MOROWALI-Badan Narkotika Nasional (BNN) Kabupaten Morowali yang bekerjasama dengan BNNP dan sejumlah pihak menggerebek sebuah rumah di Desa Ipi, Kecamatan Bungku Tengah Kabupaten Morowali, Sulawesi Tengah Sabtu (11/09/2021) pukul 21.30 Wita.

Rumah tersebut diduga sering dijadikan tempat transaksi narkoba. Dari penggerebekan, petugas BNN berhasil mengamankan seorang warga berinisial UB alias U (29) dengan barang bukti uang tunai ratusan juta rupiah 2 paket plastik jetik bening isi sabu-sabu dengan 1 buah alat timbang, 1 buah alat isap atau bong dan barang bukti lainnya.

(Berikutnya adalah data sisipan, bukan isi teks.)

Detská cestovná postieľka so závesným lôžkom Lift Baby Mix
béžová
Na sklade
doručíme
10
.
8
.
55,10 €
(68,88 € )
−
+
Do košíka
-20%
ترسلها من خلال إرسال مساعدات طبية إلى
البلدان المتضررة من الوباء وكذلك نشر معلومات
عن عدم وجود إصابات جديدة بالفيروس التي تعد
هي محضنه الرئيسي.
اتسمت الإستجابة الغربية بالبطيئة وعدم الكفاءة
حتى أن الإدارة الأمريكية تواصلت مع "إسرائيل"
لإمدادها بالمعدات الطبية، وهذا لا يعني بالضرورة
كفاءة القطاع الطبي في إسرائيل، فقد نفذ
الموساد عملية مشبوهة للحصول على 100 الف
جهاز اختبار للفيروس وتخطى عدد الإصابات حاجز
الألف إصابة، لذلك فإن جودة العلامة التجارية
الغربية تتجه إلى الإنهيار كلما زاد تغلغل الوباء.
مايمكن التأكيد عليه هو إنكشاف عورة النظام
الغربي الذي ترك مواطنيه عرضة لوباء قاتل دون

Kepala BNNK Morowali AKBP Mulyadi mengatakan, bahwa penggerebekan tersebut dilakukan berawal dari laporan masyarakat bahwa di rumah tersebut sering didatangi orang-orang yang sangat mencurigakan.

Sabtu, 12 September 2021, pukul 21.30 Wita, Anggota BNNP Sulteng bersama BNNK Morowali langsung melakukan penangkapan pelaku tindak pidana Narkotika atas nama Tersangka berinisial BU Alias U, di Desa Ipi Kecamatan Bungku Tengah Kabupaten Morowali.

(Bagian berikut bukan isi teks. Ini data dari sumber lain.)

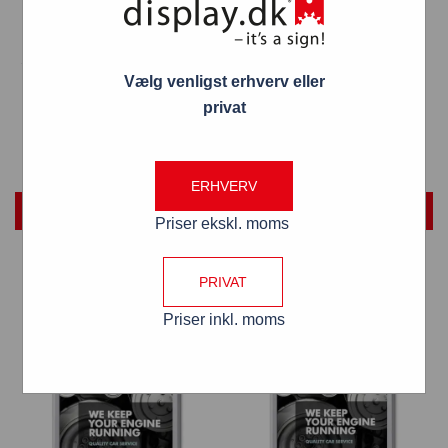
Snapramme 25 mm SORT
Snapramme 25 mm HVID
profil i gering – 50 cm x 70
profil i gering – 50 cm x 70
Vælg venligst erhverv eller
cm – Aluminium
cm – Aluminium
privat
199,00
kr.
199,00
kr.
ERHVERV
TILFØJ TIL KURV
TILFØJ TIL KURV
Priser ekskl. moms
PRIVAT
Priser inkl. moms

“Dari hasil penangkapan tersebut ditemukan barang bukti sebagai berikut 2 paket plastik bening berisi narkotika jenis sabu, satu buah timbangan, satu buah alat hisap atau bong, lima buah hp, satu set CCTV, uang tunai Rp 362.850.000, empat buah gelang warna kuning emas, empat buah cincin warna kuning emas, enam buah kalung warna kuning emas, satu pasang anting warna kuning, emas satu buah ATM BRI, satu buah buku tabungan BRI,” kata Mulyadi saat dikonfirmasi Ahad (13/09/2021).

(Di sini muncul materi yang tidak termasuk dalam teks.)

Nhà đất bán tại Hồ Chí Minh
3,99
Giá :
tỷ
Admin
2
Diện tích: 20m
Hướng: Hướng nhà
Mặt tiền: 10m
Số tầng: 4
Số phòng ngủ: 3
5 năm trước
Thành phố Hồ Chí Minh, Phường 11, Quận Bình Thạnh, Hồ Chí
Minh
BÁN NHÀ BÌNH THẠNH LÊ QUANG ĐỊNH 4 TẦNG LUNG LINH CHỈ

Kemudian setelah itu tersangka dibawa ke Kantor BNNK Morowali untuk dilakukan pemeriksaan selanjutnya bahwa BNN menyimpulkan yang bersangkutan adalah Pengedar dan bandar sehingga dikenakan Pasal 112 dan 114 uu no 35 th 2009 tentang narkotika.

“Yang bersangkutan dikenakan Pasal 112 dan 114 uu no 35 th 2009 tentang narkotika dengan ancaman hukuman minimal 5 tahun atau maksimal 20 tahun penjara,” tutup Mulyadi.